:: Data in this exercise
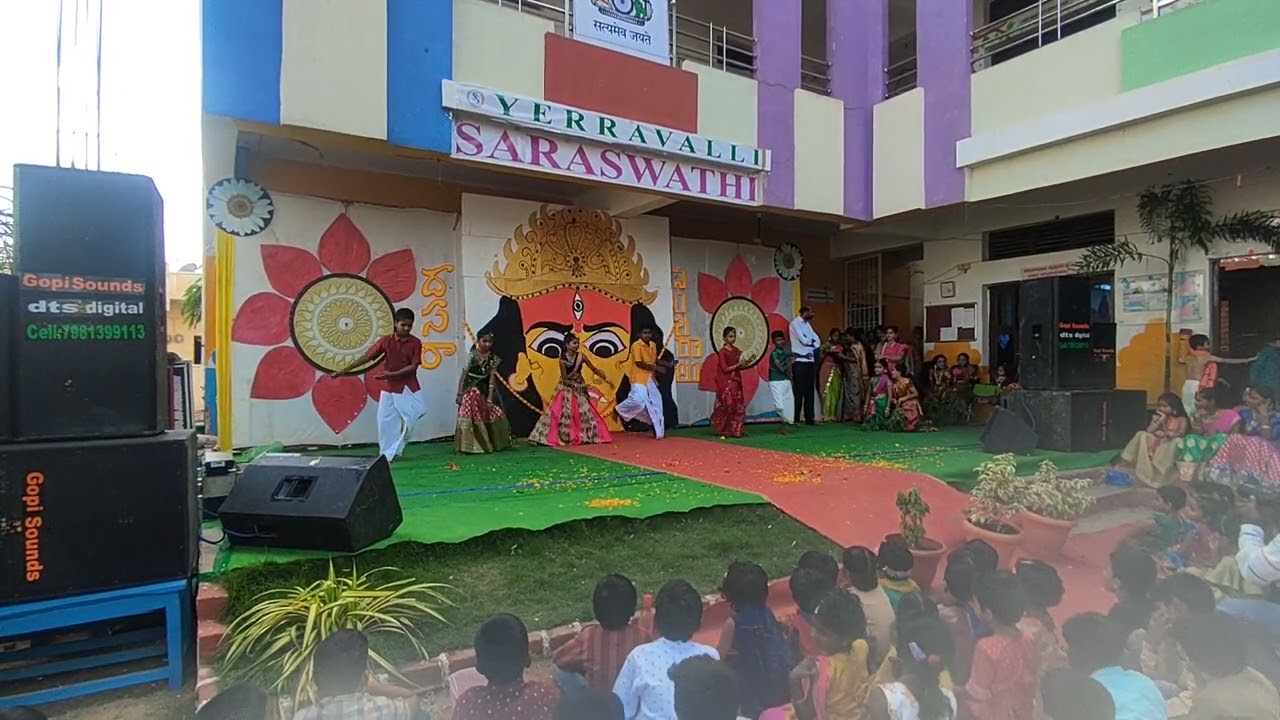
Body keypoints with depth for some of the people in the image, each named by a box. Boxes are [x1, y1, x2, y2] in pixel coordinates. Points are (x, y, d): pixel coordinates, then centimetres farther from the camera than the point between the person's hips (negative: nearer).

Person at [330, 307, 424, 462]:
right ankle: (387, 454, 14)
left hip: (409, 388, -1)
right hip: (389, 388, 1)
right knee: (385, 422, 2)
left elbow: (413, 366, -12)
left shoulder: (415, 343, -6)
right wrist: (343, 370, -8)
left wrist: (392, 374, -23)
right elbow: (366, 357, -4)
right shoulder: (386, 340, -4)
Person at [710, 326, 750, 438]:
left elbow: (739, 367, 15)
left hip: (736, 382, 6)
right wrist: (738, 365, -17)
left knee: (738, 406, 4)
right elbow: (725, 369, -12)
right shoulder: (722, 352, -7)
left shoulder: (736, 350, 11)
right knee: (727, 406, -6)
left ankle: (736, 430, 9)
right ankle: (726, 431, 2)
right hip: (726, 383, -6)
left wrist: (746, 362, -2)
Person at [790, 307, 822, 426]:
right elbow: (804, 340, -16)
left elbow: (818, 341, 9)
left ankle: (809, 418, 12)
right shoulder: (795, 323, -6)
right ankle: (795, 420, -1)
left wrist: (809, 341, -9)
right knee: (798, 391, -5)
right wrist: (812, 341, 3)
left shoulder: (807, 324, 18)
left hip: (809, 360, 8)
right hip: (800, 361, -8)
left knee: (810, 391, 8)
::::
:: Data in this exercise
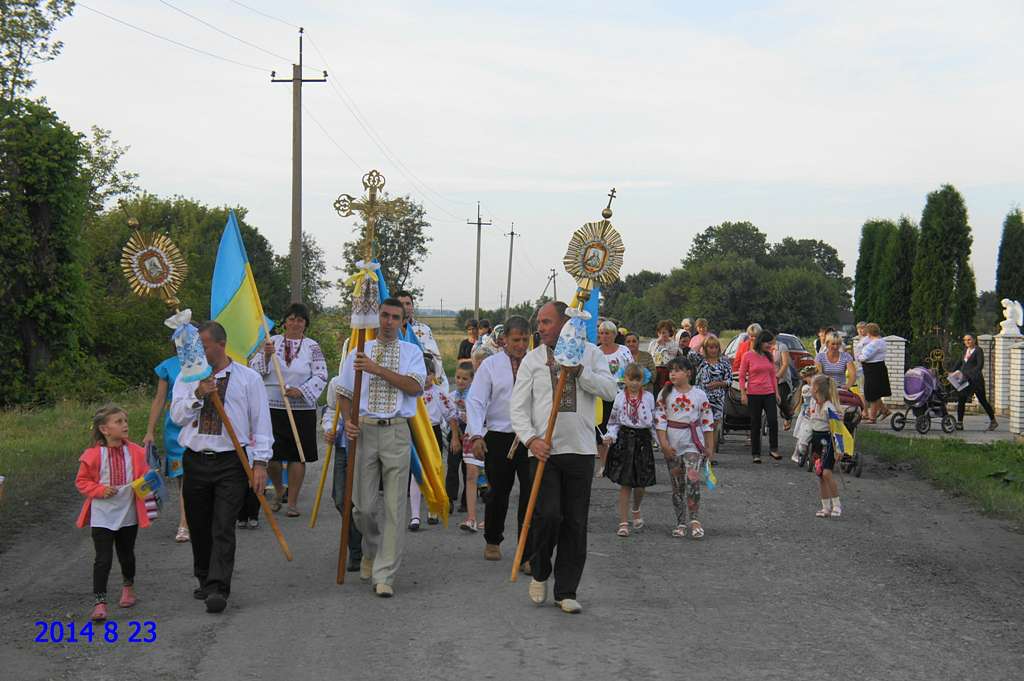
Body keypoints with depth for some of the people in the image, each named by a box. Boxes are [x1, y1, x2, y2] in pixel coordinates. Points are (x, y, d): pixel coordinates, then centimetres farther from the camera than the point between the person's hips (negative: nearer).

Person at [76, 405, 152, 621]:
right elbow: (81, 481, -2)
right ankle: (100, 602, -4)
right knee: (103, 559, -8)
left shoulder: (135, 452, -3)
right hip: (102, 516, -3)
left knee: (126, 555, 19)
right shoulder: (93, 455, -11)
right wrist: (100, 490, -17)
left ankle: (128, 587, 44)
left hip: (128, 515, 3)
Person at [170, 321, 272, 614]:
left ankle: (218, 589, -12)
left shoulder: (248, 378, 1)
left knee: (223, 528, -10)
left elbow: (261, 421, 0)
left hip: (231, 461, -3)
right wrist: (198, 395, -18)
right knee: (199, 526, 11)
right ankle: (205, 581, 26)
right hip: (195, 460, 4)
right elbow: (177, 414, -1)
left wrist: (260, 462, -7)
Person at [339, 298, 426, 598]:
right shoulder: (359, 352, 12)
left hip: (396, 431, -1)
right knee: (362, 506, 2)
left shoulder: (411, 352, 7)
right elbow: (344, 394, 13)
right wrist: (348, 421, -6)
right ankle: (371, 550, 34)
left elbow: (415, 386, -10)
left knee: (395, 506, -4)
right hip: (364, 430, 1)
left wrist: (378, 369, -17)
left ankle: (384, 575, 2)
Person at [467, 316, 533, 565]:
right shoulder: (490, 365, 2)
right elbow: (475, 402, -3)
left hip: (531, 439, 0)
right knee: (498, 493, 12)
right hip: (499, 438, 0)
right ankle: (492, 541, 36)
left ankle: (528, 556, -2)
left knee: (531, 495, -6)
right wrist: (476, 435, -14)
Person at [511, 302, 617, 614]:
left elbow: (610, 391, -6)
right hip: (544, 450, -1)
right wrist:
::::
▶ [The problem]
Only one stretch of the data above is needed. Restate it word for word, from the line containing "left knee: (395, 506, -4)" through the line containing "left ankle: (528, 556, -2)", both ends included.

▶ [Solution below]
left knee: (395, 506, -4)
right hip: (364, 430, 1)
left wrist: (378, 369, -17)
left ankle: (384, 575, 2)
Person at [467, 316, 533, 565]:
right shoulder: (490, 365, 2)
right elbow: (475, 402, -3)
left hip: (531, 439, 0)
right knee: (498, 493, 12)
right hip: (499, 438, 0)
right ankle: (492, 541, 36)
left ankle: (528, 556, -2)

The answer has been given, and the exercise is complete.